Les environs du site possèdent un important éventail de monuments religieux uniques, notamment la tombe de Rabbi Oshaya Tiriya à l’ouest du village, celle de Joshua Ben Hananya et celle du Tanna Rabbi Yossi Damen, aujourd’hui entourée de vigne et d’un jardin potager. Ces pieuses sépultures sont devenues une attraction pour tous les résidents de la région, y compris les non-Juifs, qui attribuent à ces Sages des pouvoirs de guérison et de bénédiction.

Au sud de Peki’in se trouve la fameuse grotte du Rashbi (Rabbi Shimon Bar YoHaï), faisant partie d’un ancien ensemble troglodyte.

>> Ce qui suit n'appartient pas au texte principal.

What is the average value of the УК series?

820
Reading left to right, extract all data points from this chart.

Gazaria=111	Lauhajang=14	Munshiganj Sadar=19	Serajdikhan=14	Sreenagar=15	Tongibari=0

A l’époque, la cavité s’étendait jusqu’à Meiron mais un tremblement de terre semble l’avoir détruite en partie. Selon plusieurs midrashim, c’est là qu’après l’effondrement de la révolte de Bar Kokhba (135 après J.-C.), le sage se cacha avec son fils Rabbi Eléazar durant 12 ans, pour échapper à sa condamnation à mort décrétée par les Romains pour avoir publiquement critiqué leurs lois oppressives. Ainsi, durant ces longues années de retraite, Rabbi Shimon se nourrit uniquement de caroubes et d’eau que l’Eternel fit pousser et jaillir devant la grotte pour assurer sa subsistance. Dans son abri, Bar YoHaï rédigea en araméen le livre du Zohar, fondement ésotérique de toute la Kabbale, ainsi que tous les édits du Sifri (Midrash sur la Halacha). Lorsque l’empereur romain Hadrien mourut, le prophète Elie vint devant la cachette annoncer au Tanna reclus, l’annulation des décrets du tyran. Aussi, le Rashbi, probablement le plus important répétiteur de l’histoire juive, disciple de Rabbi Akiva et 13e génération des tannaïm, occupe une place importante dans le Talmud et les ouvrages connexes.

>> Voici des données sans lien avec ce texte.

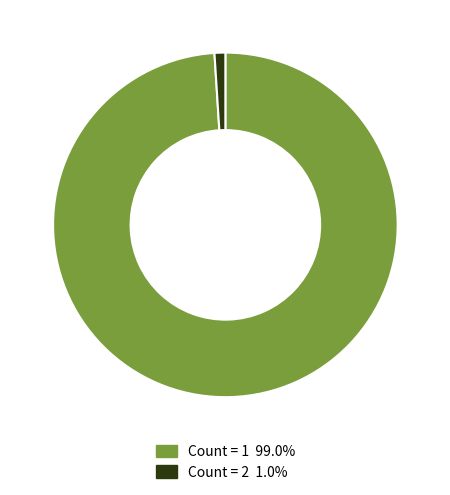

Is there a majority slice in this chart?

Yes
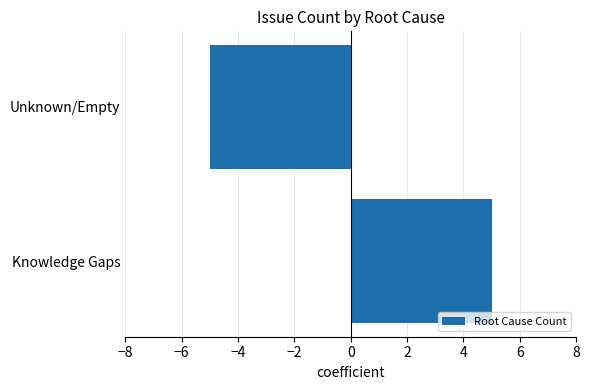

Between Knowledge Gaps and Unknown/Empty, which is larger?

Knowledge Gaps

Chaque jour, à l’entrée de la petite grotte, les pèlerins déposent bougies, pièces de monnaie et des jarres d’huile. Devant la cavité, on peut encore voir un caroubier et à ses côtés une source qui au printemps, est sensée approvisionner Peki’in en eau potable.

La pérennisation de Peki’in

Particulièrement à Lag Ba’Omer, jour anniversaire de la mort de Rabbi Shimon Bar Yohai, des centaines de milliers de fidèles se recueillent sur sa tombe, allument des chandelles prient, plantent des tentes sont, allument des feux de bois, préparent des grillades. Le Hida (Yosef Haim David Azoulai) raconte que c’était la volonté du Rachbi d’être joyeux ce jour-là. La coutume de ce pèlerinage fut, elle, instaurée par le Arie Hakadoch et ses élèves.

Enfin, qui croit ne pas connaitre Peki’in serait bien surpris de découvrir que depuis 1995, sur les billets de 100 Shekels figurent au verso un point de vue du village réhabilité par le premier Président de l’Etat d’Israël, Yitzhak Ben-Zvi, la synagogue rénovée en 1950 à son initiative, le caroubier et la grotte ainsi que l’ancienne pierre du Temple représentant un chandelier.